[EXCERPTED DATA — start]

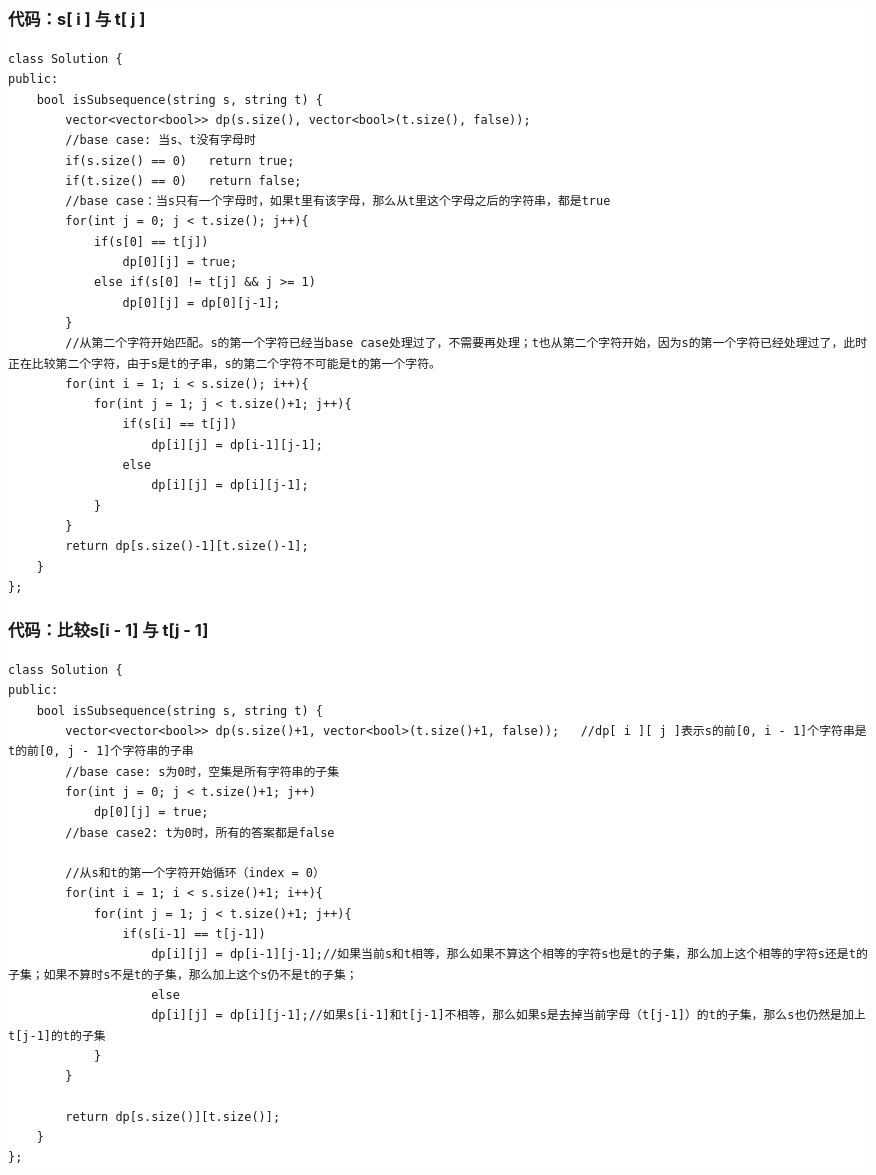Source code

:### 代码：s[ i ] 与 t[ j ]  
```
class Solution {
public:
    bool isSubsequence(string s, string t) {
        vector<vector<bool>> dp(s.size(), vector<bool>(t.size(), false));
        //base case: 当s、t没有字母时
        if(s.size() == 0)   return true;
        if(t.size() == 0)   return false;
        //base case：当s只有一个字母时，如果t里有该字母，那么从t里这个字母之后的字符串，都是true
        for(int j = 0; j < t.size(); j++){
            if(s[0] == t[j])
                dp[0][j] = true;
            else if(s[0] != t[j] && j >= 1)
                dp[0][j] = dp[0][j-1];
        }
        //从第二个字符开始匹配。s的第一个字符已经当base case处理过了，不需要再处理；t也从第二个字符开始，因为s的第一个字符已经处理过了，此时正在比较第二个字符，由于s是t的子串，s的第二个字符不可能是t的第一个字符。
        for(int i = 1; i < s.size(); i++){
            for(int j = 1; j < t.size()+1; j++){
                if(s[i] == t[j])
                    dp[i][j] = dp[i-1][j-1];
                else
                    dp[i][j] = dp[i][j-1];
            }
        }
        return dp[s.size()-1][t.size()-1];
    }
};
```

### 代码：比较s[i - 1] 与 t[j - 1]
```
class Solution {
public:
    bool isSubsequence(string s, string t) {
        vector<vector<bool>> dp(s.size()+1, vector<bool>(t.size()+1, false));   //dp[ i ][ j ]表示s的前[0, i - 1]个字符串是t的前[0, j - 1]个字符串的子串
        //base case: s为0时，空集是所有字符串的子集
        for(int j = 0; j < t.size()+1; j++)
            dp[0][j] = true;
        //base case2: t为0时，所有的答案都是false

        //从s和t的第一个字符开始循环（index = 0）
        for(int i = 1; i < s.size()+1; i++){
            for(int j = 1; j < t.size()+1; j++){
                if(s[i-1] == t[j-1])
                    dp[i][j] = dp[i-1][j-1];//如果当前s和t相等，那么如果不算这个相等的字符s也是t的子集，那么加上这个相等的字符s还是t的子集；如果不算时s不是t的子集，那么加上这个s仍不是t的子集；
                    else
                    dp[i][j] = dp[i][j-1];//如果s[i-1]和t[j-1]不相等，那么如果s是去掉当前字母（t[j-1]）的t的子集，那么s也仍然是加上t[j-1]的t的子集
            }
        }

        return dp[s.size()][t.size()];
    }
};
```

[EXCERPTED DATA — finish]

ASSIGNMENT: Each record above must be retyped exactly. Omit the pictures.

ANSWER TO THIS PROBLEM:
Source code

:### 代码：s[ i ] 与 t[ j ]  
```
class Solution {
public:
    bool isSubsequence(string s, string t) {
        vector<vector<bool>> dp(s.size(), vector<bool>(t.size(), false));
        //base case: 当s、t没有字母时
        if(s.size() == 0)   return true;
        if(t.size() == 0)   return false;
        //base case：当s只有一个字母时，如果t里有该字母，那么从t里这个字母之后的字符串，都是true
        for(int j = 0; j < t.size(); j++){
            if(s[0] == t[j])
                dp[0][j] = true;
            else if(s[0] != t[j] && j >= 1)
                dp[0][j] = dp[0][j-1];
        }
        //从第二个字符开始匹配。s的第一个字符已经当base case处理过了，不需要再处理；t也从第二个字符开始，因为s的第一个字符已经处理过了，此时正在比较第二个字符，由于s是t的子串，s的第二个字符不可能是t的第一个字符。
        for(int i = 1; i < s.size(); i++){
            for(int j = 1; j < t.size()+1; j++){
                if(s[i] == t[j])
                    dp[i][j] = dp[i-1][j-1];
                else
                    dp[i][j] = dp[i][j-1];
            }
        }
        return dp[s.size()-1][t.size()-1];
    }
};
```

### 代码：比较s[i - 1] 与 t[j - 1]
```
class Solution {
public:
    bool isSubsequence(string s, string t) {
        vector<vector<bool>> dp(s.size()+1, vector<bool>(t.size()+1, false));   //dp[ i ][ j ]表示s的前[0, i - 1]个字符串是t的前[0, j - 1]个字符串的子串
        //base case: s为0时，空集是所有字符串的子集
        for(int j = 0; j < t.size()+1; j++)
            dp[0][j] = true;
        //base case2: t为0时，所有的答案都是false

        //从s和t的第一个字符开始循环（index = 0）
        for(int i = 1; i < s.size()+1; i++){
            for(int j = 1; j < t.size()+1; j++){
                if(s[i-1] == t[j-1])
                    dp[i][j] = dp[i-1][j-1];//如果当前s和t相等，那么如果不算这个相等的字符s也是t的子集，那么加上这个相等的字符s还是t的子集；如果不算时s不是t的子集，那么加上这个s仍不是t的子集；
                    else
                    dp[i][j] = dp[i][j-1];//如果s[i-1]和t[j-1]不相等，那么如果s是去掉当前字母（t[j-1]）的t的子集，那么s也仍然是加上t[j-1]的t的子集
            }
        }

        return dp[s.size()][t.size()];
    }
};
```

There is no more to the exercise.